→ DESCRIPTION OF THE TASK
The expected output is the full data, repeated exactly, without pictures.

→ Dataset entries
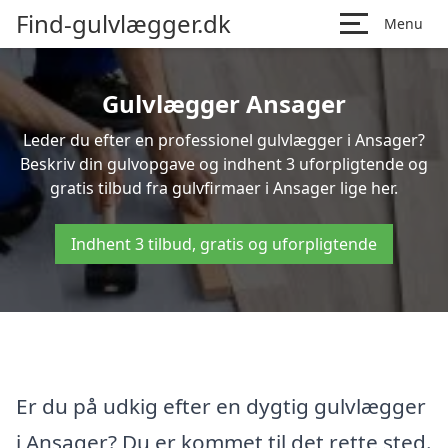
Find-gulvlægger.dk
Menu
Gulvlægger Ansager
Leder du efter en professionel gulvlægger i Ansager?
Beskriv din gulvopgave og indhent 3 uforpligtende og
gratis tilbud fra gulvfirmaer i Ansager lige her.
Indhent 3 tilbud, gratis og uforpligtende
Er du på udkig efter en dygtig gulvlægger
i Ansager? Du er kommet til det rette sted.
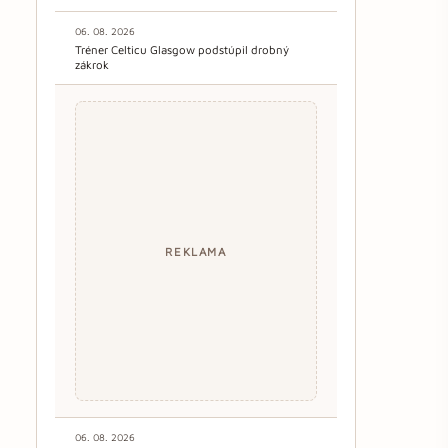
06. 08. 2026
Tréner Celticu Glasgow podstúpil drobný
zákrok
REKLAMA
06. 08. 2026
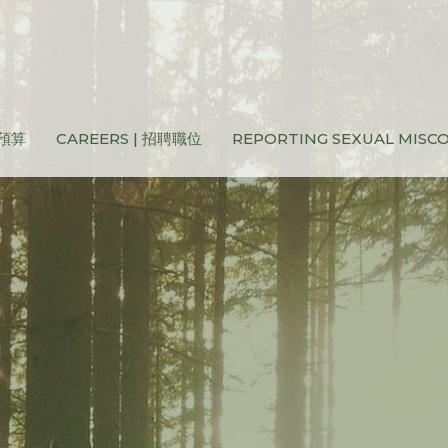
和預算
CAREERS | 招聘職位
REPORTING SEXUAL MIS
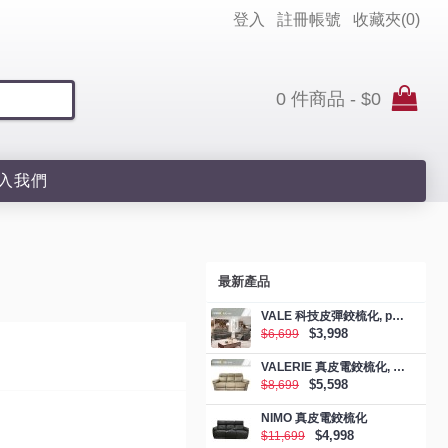
登入
註冊帳號
收藏夾(
0
)
0 件商品 - $0
入我們
最新產品
VALE 科技皮彈鉸梳化, promotion
$3,998
$6,699
VALERIE 真皮電鉸梳化, promotion
$5,598
$8,699
NIMO 真皮電鉸梳化
$4,998
$11,699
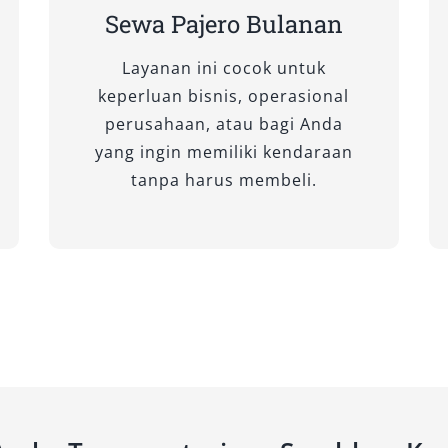
cok bagi Anda yang menginginkan
Sewa Pajero Bulanan
pa perlu fitur penggerak empat
Layanan ini cocok untuk
keperluan bisnis, operasional
perusahaan, atau bagi Anda
yang ingin memiliki kendaraan
tanpa harus membeli.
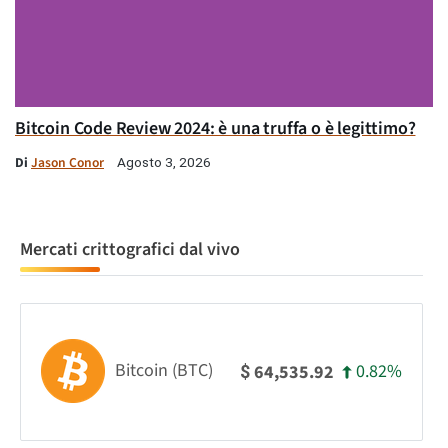
Bitcoin Code Review 2024: è una truffa o è legittimo?
Di
Jason Conor
Agosto 3, 2026
Mercati crittografici dal vivo
Bitcoin (BTC)
0.82%
64,535.92
$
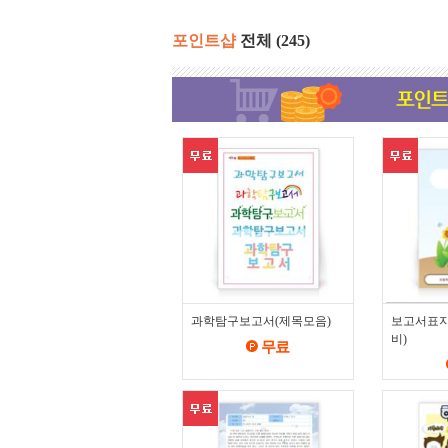
포인트샵
전체
(245)
과학탐구보고서(제목모음)
보고서표지
비)
무료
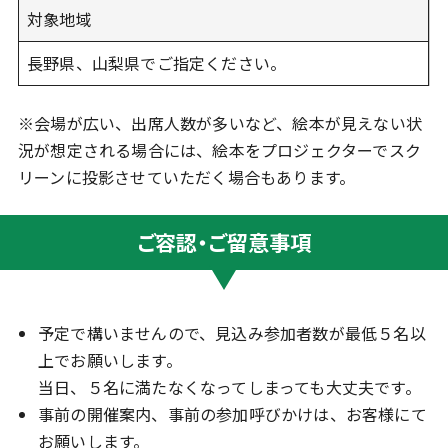
対象地域
長野県、山梨県でご指定ください。
※会場が広い、出席人数が多いなど、絵本が見えない状
況が想定される場合には、絵本をプロジェクターでスク
リーンに投影させていただく場合もあります。
ご容認・ご留意事項
予定で構いませんので、見込み参加者数が最低５名以
上でお願いします。
当日、５名に満たなくなってしまっても大丈夫です。
事前の開催案内、事前の参加呼びかけは、お客様にて
お願いします。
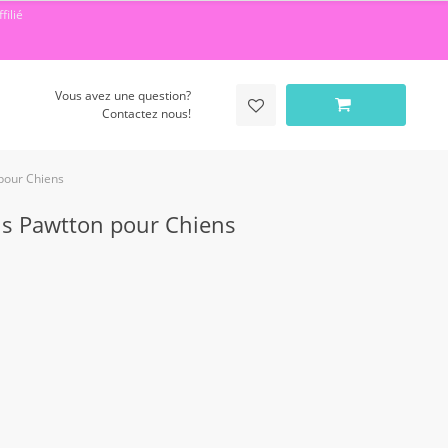
filié
Vous avez une question?
Contactez nous!
 pour Chiens
uis Pawtton pour Chiens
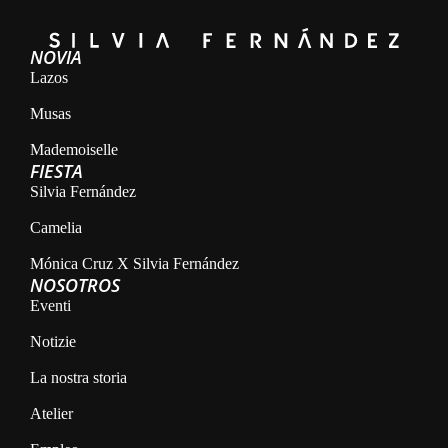
NOVIA
Lazos
Musas
Mademoiselle
FIESTA
Silvia Fernández
Camelia
Mónica Cruz X Silvia Fernández
NOSOTROS
Eventi
Notizie
La nostra storia
Atelier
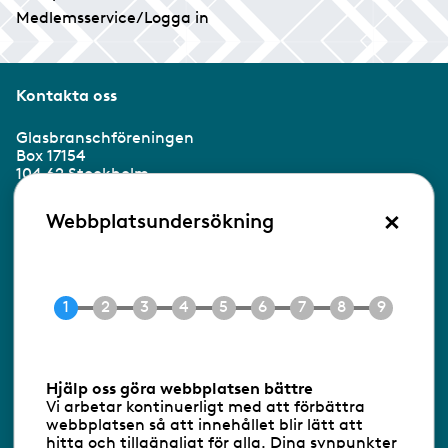
Medlemsservice/Logga in
Kontakta oss
Glasbranschföreningen
Box 17154
104 62 Stockholm
×
Besöksadress:
Webbplatsundersökning
Ringvägen 100
118 60 Stockholm
Tel 08-453 90 70
E-post
info@gbf.se
Information om cookies
Hjälp oss göra webbplatsen bättre
Vi arbetar kontinuerligt med att förbättra
Följ oss via RSS
webbplatsen så att innehållet blir lätt att
hitta och tillgängligt för alla. Dina synpunkter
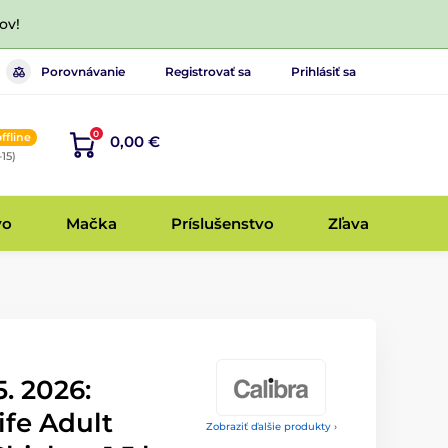
ov!
Porovnávanie
Registrovať sa
Prihlásiť sa
0
offline
0,00 €
-15)
vo
Mačka
Príslušenstvo
Zľava
5. 2026:
ife Adult
Zobraziť ďalšie produkty ›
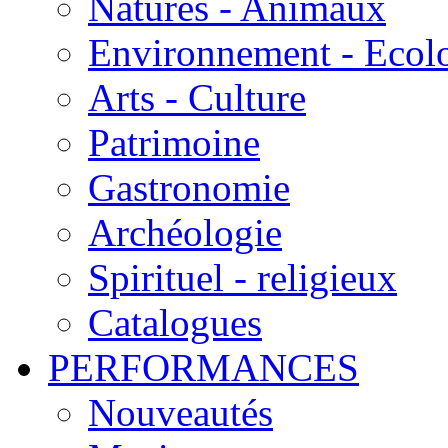
Natures - Animaux
Environnement - Ecol
Arts - Culture
Patrimoine
Gastronomie
Archéologie
Spirituel - religieux
Catalogues
PERFORMANCES
Nouveautés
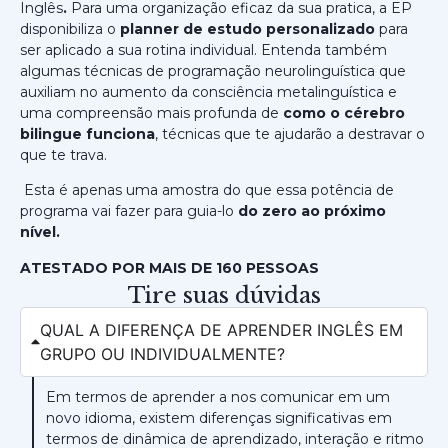
Inglês
.
Para uma organização eficaz da sua pratica, a EP
disponibiliza o
planner de estudo personalizado
para
ser aplicado a sua rotina individual. Entenda também
algumas técnicas de programação neurolinguística que
auxiliam no aumento da consciência metalinguística e
uma compreensão mais profunda de
como o cérebro
bilingue funciona
, técnicas que te ajudarão a destravar o
que te trava.
Esta é apenas uma amostra do que essa potência de
programa vai fazer para guia-lo
do zero ao próximo
nível.
ATESTADO POR MAIS DE 160 PESSOAS
Tire suas dúvidas
QUAL A DIFERENÇA DE APRENDER INGLÊS EM
GRUPO OU INDIVIDUALMENTE?
Em termos de aprender a nos comunicar em um
novo idioma, existem diferenças significativas em
termos de dinâmica de aprendizado, interação e ritmo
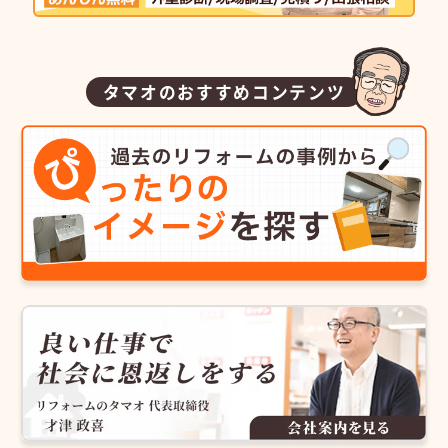
タマオのおすすめコンテンツ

→ EXERCISE RESULT
Find-gulvlægger.dk
Menu
Gulvlægger Ansager
Leder du efter en professionel gulvlægger i Ansager?
Beskriv din gulvopgave og indhent 3 uforpligtende og
gratis tilbud fra gulvfirmaer i Ansager lige her.
Indhent 3 tilbud, gratis og uforpligtende
Er du på udkig efter en dygtig gulvlægger
i Ansager? Du er kommet til det rette sted.
06. 08. 2026
Tréner Celticu Glasgow podstúpil drobný
zákrok
REKLAMA
06. 08. 2026
和預算
CAREERS | 招聘職位
REPORTING SEXUAL MIS
登入
註冊帳號
收藏夾(
0
)
0 件商品 - $0
入我們
最新產品
VALE 科技皮彈鉸梳化, promotion
$3,998
$6,699
VALERIE 真皮電鉸梳化, promotion
$5,598
$8,699
NIMO 真皮電鉸梳化
$4,998
$11,699
cok bagi Anda yang menginginkan
Sewa Pajero Bulanan
pa perlu fitur penggerak empat
Layanan ini cocok untuk
keperluan bisnis, operasional
perusahaan, atau bagi Anda
yang ingin memiliki kendaraan
tanpa harus membeli.
Bitcoin Code Review 2024: è una truffa o è legittimo?
Di
Jason Conor
Agosto 3, 2026
Mercati crittografici dal vivo
Bitcoin (BTC)
0.82%
64,535.92
$
포인트샵
전체
(245)
과학탐구보고서(제목모음)
보고서표지
비)
무료
対象地域
長野県、山梨県でご指定ください。
※会場が広い、出席人数が多いなど、絵本が見えない状
況が想定される場合には、絵本をプロジェクターでスク
リーンに投影させていただく場合もあります。
ご容認・ご留意事項
予定で構いませんので、見込み参加者数が最低５名以
上でお願いします。
当日、５名に満たなくなってしまっても大丈夫です。
事前の開催案内、事前の参加呼びかけは、お客様にて
お願いします。
filié
Vous avez une question?
Contactez nous!
 pour Chiens
uis Pawtton pour Chiens
NOVIA
Lazos
Musas
Mademoiselle
FIESTA
Silvia Fernández
Camelia
Mónica Cruz X Silvia Fernández
NOSOTROS
Eventi
Notizie
La nostra storia
Atelier
Medlemsservice/Logga in
Kontakta oss
Glasbranschföreningen
Box 17154
104 62 Stockholm
×
Besöksadress:
Webbplatsundersökning
Ringvägen 100
118 60 Stockholm
Tel 08-453 90 70
E-post
info@gbf.se
Information om cookies
Hjälp oss göra webbplatsen bättre
Vi arbetar kontinuerligt med att förbättra
Följ oss via RSS
webbplatsen så att innehållet blir lätt att
hitta och tillgängligt för alla. Dina synpunkter
ov!
Porovnávanie
Registrovať sa
Prihlásiť sa
0
offline
0,00 €
-15)
vo
Mačka
Príslušenstvo
Zľava
5. 2026:
ife Adult
Zobraziť ďalšie produkty ›
Natures - Animaux
Environnement - Ecol
Arts - Culture
Patrimoine
Gastronomie
Archéologie
Spirituel - religieux
Catalogues
PERFORMANCES
Nouveautés
Inglês
.
Para uma organização eficaz da sua pratica, a EP
disponibiliza o
planner de estudo personalizado
para
ser aplicado a sua rotina individual. Entenda também
algumas técnicas de programação neurolinguística que
auxiliam no aumento da consciência metalinguística e
uma compreensão mais profunda de
como o cérebro
bilingue funciona
, técnicas que te ajudarão a destravar o
que te trava.
Esta é apenas uma amostra do que essa potência de
programa vai fazer para guia-lo
do zero ao próximo
nível.
ATESTADO POR MAIS DE 160 PESSOAS
Tire suas dúvidas
QUAL A DIFERENÇA DE APRENDER INGLÊS EM
GRUPO OU INDIVIDUALMENTE?
Em termos de aprender a nos comunicar em um
novo idioma, existem diferenças significativas em
termos de dinâmica de aprendizado, interação e ritmo
タマオのおすすめコンテンツ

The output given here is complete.